Ela também valoriza o trabalho de design de produção (de Doug Chiang e Andrew L. Jones) ao observar de forma minuciosa, mas nunca cansativa, o mundo ao redor dos personagens. O planeta em que o protagonista aporta com seus companheiros de viagem evoca, de maneira típica de Star Wars, um cenário bem gravado no imaginário popular cinematográfico (um porto de pescadores cheio de trabalhadores, burburinhos, trapaceiros), adicionando a tinta da ficção científica, da ambientação espacial, por cima dele. É um trabalho quase táctil: dá para sentir o gosto do sal na boca.

E esses elogios todos não vêm só de mim: críticos (que deram 95% de aprovação para o episódio no Rotten Tomatoes) e fãs (que avaliaram o capítulo com um 9/10 no IMDb) concordam comigo.

E para onde vai a Força?

Apesar de ter feito pouco mais de US$ 1 bilhão nas bilheterias (o pior resultado da nova trilogia, mas ainda uma montanha de dinheiro), A Ascensão Skywalker foi recebido de forma gelada pelos fãs e pela crítica, terminando a nova fase da saga sem o entusiasmo que a Disney esperava para lançar Star Wars ao seu futuro glorioso de derivados.

Combine isso com o fracasso ainda mais alarmante de Han Solo e o diagnóstico da mídia (e dos executivos de Hollywood) é que o público está simplesmente cansado de ver Star Wars na tela grande. Os próximos filmes da franquia ainda não têm data para sair, e nada indica que a Disney está com pressa para marcá-los no calendário.

Mas eu acho que esse é um diagnóstico precipitado, ou ao menos incompleto. Parece-me claro que o público está cansado só de ver o mesmo Star Wars de sempre nos cinemas – aventuras épicas em que um grupo de heróis improvável se une a um movimento rebelde para destronar um vilão inescrupuloso, de ideologia autoritária. Óperas espaciais de visual polido, que empregam o melhor que Hollywood pode oferecer em termos de efeitos visuais, impregnadas de uma visão anacrônica de cinema-espetáculo que pode convencer, eventualmente, mas que também é exaustiva.

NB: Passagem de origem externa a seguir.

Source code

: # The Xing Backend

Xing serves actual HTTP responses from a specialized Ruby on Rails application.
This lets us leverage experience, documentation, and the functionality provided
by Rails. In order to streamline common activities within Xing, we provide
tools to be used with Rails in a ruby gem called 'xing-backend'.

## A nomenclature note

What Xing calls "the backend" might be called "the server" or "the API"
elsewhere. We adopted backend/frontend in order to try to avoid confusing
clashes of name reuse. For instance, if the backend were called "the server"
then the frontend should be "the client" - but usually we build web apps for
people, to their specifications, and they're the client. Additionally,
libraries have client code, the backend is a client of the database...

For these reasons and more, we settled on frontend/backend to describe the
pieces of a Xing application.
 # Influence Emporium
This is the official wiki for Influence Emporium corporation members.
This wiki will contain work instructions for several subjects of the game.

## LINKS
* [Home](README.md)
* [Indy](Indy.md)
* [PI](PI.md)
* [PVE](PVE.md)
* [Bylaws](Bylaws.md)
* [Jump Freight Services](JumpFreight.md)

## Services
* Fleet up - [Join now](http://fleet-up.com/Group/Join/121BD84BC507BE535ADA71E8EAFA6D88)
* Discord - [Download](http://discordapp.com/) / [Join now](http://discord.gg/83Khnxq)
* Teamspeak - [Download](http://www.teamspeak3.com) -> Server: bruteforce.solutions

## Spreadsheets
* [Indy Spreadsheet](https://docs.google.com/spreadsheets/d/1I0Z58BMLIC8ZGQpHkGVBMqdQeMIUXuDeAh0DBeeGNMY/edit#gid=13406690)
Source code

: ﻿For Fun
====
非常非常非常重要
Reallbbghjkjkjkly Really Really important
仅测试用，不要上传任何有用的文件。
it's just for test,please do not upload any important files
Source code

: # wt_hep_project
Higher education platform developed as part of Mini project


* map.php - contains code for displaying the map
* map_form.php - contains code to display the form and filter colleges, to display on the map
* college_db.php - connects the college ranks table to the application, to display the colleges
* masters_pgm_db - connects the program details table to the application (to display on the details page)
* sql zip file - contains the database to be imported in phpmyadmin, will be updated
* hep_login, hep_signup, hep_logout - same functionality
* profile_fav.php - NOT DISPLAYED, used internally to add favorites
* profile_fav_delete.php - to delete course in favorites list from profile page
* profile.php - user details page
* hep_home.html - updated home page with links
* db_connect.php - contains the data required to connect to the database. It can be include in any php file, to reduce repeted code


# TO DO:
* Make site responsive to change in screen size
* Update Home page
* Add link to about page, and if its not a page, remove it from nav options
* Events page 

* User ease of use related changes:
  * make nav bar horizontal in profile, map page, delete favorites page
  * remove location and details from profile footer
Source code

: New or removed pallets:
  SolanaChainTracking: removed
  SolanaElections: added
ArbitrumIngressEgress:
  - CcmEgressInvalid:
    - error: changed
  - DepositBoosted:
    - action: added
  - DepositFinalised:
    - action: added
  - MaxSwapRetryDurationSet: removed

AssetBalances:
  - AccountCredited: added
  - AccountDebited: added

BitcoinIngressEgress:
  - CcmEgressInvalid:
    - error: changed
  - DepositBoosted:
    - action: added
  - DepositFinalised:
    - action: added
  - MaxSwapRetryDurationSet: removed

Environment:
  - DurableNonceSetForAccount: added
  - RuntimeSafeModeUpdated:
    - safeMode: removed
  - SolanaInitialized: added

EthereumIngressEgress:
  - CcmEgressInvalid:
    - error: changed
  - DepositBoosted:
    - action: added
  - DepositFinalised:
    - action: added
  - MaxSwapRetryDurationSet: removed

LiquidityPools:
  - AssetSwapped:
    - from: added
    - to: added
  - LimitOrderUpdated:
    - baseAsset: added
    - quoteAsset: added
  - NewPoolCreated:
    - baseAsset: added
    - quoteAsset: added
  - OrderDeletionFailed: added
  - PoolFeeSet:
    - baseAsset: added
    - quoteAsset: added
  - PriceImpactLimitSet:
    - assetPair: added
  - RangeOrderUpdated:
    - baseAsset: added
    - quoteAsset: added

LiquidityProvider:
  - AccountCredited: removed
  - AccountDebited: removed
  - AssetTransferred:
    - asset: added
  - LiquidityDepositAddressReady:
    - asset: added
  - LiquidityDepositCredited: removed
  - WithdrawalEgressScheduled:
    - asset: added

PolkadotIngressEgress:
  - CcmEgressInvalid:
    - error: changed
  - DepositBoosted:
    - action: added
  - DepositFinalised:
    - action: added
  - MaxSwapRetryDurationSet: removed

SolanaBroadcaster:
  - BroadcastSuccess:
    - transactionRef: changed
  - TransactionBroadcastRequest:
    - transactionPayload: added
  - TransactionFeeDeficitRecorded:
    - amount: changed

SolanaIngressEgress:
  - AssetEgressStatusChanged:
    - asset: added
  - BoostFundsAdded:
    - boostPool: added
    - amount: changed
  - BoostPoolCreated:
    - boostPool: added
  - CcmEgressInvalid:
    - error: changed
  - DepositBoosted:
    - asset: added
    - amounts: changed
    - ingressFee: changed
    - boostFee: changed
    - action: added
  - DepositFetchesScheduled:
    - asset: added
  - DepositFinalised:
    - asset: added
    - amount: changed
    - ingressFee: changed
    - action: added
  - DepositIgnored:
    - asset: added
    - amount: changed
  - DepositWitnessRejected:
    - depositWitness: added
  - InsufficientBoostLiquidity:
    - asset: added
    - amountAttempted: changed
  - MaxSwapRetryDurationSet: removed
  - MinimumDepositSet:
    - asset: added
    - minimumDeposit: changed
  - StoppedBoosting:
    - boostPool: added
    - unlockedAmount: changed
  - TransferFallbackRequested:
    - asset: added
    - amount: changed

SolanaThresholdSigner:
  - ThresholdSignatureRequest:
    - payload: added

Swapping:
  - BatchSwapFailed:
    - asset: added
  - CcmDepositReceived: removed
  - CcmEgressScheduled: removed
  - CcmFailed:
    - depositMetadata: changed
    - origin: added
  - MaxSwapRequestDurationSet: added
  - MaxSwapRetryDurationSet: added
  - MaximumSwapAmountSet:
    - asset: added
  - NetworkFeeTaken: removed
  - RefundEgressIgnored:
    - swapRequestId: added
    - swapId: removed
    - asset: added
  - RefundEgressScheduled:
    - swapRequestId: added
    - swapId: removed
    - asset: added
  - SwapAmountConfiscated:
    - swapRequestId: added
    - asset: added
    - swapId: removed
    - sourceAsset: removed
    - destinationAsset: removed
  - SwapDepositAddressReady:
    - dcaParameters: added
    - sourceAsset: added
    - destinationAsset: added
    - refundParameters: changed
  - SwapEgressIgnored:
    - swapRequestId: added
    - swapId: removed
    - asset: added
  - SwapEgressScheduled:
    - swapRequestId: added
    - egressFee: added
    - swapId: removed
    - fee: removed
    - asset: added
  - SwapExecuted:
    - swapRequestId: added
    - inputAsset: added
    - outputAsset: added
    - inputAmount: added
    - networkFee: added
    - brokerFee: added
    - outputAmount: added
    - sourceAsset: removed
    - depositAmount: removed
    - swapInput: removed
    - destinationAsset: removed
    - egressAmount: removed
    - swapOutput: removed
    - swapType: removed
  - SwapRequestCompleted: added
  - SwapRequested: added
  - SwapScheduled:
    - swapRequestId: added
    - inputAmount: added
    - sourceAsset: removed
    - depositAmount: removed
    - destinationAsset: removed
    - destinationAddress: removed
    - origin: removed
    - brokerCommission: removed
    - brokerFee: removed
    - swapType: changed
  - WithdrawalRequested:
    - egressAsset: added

The Mandalorian trouxe algo novo para o público de Star Wars. O criador Jon Favreau deu vida a um faroeste espacial episódico, que o espectador podia curtir (e perceber as entrelinhas) de maneira mais relaxada, confortante, referencial. E a série voltou a apostar na reinvenção ao trazer Chow e Howard para a direção – as duas proveram talentos e visões únicas para The Mandalorian, fundamentalmente alterando perspectivas no universo “Star Wars”.

Historicamente, artistas do gênero feminino raramente foram entregues o comando de uma obra como essa. É uma perspectiva que não foi vista pelo público de Star Wars, nem na própria Star Wars nem em outros lugares semelhantes – não é questão de implicar que todas as diretoras, por serem mulheres, têm a mesma visão criativa (qualquer um que tenha visto mais de meia dúzia de filmes com direção feminina sabe que este não é o caso), mas questão de reconhecer que nenhuma dessas visões foram colocadas na tela, diante da plateia, até hoje.

Parece óbvio que, neste momento, Star Wars precisa se reajustar, e oferecer aos fãs algo que eles não viram antes. E, em pleno 2020, é difícil argumentar que conseguir a direção de um filme da saga seria “quebrar barreiras” para mulheres, já que essas barreiras já foram quebradas em anos recentes. Seria, no máximo, uma confirmação, uma validação de que este movimento veio para ficar.

Possivelmente pela primeira vez desde que essa discussão começou, é Star Wars quem precisa de uma diretora – e não o contrário.